--- START ---

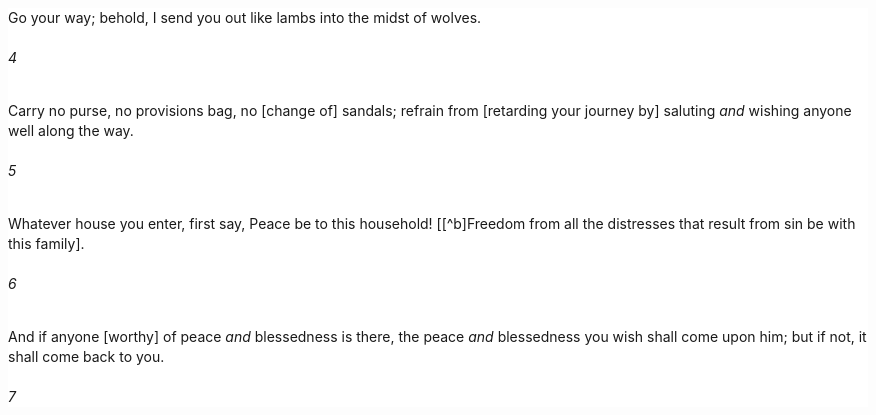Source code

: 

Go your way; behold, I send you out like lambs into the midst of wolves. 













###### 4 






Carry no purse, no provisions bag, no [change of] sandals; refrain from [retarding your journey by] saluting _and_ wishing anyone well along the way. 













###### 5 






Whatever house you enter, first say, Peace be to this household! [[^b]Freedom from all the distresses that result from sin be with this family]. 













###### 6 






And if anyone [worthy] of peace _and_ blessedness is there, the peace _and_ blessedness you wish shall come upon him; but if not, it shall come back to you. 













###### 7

--- END ---

# Work instructions
Print the full listing above exactly. Pictures stay out of the copy.

# Task result
Source code

: 

Go your way; behold, I send you out like lambs into the midst of wolves. 













###### 4 






Carry no purse, no provisions bag, no [change of] sandals; refrain from [retarding your journey by] saluting _and_ wishing anyone well along the way. 













###### 5 






Whatever house you enter, first say, Peace be to this household! [[^b]Freedom from all the distresses that result from sin be with this family]. 













###### 6 






And if anyone [worthy] of peace _and_ blessedness is there, the peace _and_ blessedness you wish shall come upon him; but if not, it shall come back to you. 













###### 7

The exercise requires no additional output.